Once she had awakened, Marcele sat up on the eiderdown blankets. Her body was drenched with perspiration. And she was still feverishly trembling.

Her first thought was to leap out of bed, run over to Kuslius, admit her guilt and beg him to forgive her. But she looked out into the yard and saw that it was still dark and night. Furthermore, Merkine, where Kuslius lived, was far away; and more than likely, he would not be home at this hour.

Marcele, with her knees clasped before her, remained some time in bed. She glanced apprehensively at the windows to see if any horned-ones weren't stealing their way into her bedroom.

She signed with a cross, the bed, the floor, all the walls and the corners. Marcele repeated the cross several times over the door and windows. Then she tiptoed over to Gerdviliene's bed and searched carefully in the dark for the latter's dress. She found it. Cautiously, lest perhaps she awaken anyone, and with trembling hands, Marcele lifted the key to the larder from the pocket of the dress.

The maid slowly opened the door without so much as a squeak and went into the hall. Here very silently and stopping often to listen, she unlocked the larder. Marcele started to hunt in the dark for the egg-container.

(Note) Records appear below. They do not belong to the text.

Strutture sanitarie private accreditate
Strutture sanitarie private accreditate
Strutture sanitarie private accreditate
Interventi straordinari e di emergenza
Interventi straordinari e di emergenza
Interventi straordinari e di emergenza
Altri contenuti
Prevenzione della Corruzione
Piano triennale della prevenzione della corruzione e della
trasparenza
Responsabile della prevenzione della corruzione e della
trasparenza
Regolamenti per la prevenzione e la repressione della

The girl found one container and sunk her hand into it — it was full of milk. Another — all her fingers were covreed vnth cream. Her third try found her hand surrounded by grain. At least she located the egg-container. She took out six eggs and locked the larder. The eggs she hid in the sandpile, which had been placed in the corner during the fall, so that when winter arrived it could be used to cover the freshly swept floor.

Once the eggs were safely concealed, Marcele returned quietly to her room and replaced the key in Gerdviliene's dress. She crawled in under the covers and went calmly to sleep.

The next morning Gerdviliene was amazėd to find milk on the doors of the larder, on the door knob and on her dress. She knew she could not have gone to the larder in her sleep,

She checked the containers and found that some eggs were missing. The shepherd lad immediately felt her wrath. Despite his protests and swearings he was unsuccessful in convincing Gedviliene that he was innocent.

Marcele heard all, said nothing. Every night thereafter she searched the sandpile to check its precious treasure. Impatiently the girl waited for Sunday when she would be able to bring them to Kuslius and pay him for the stolen herrings.

Once her fault was righted she would no longer have any fears of being again expelled from heiven for stealing.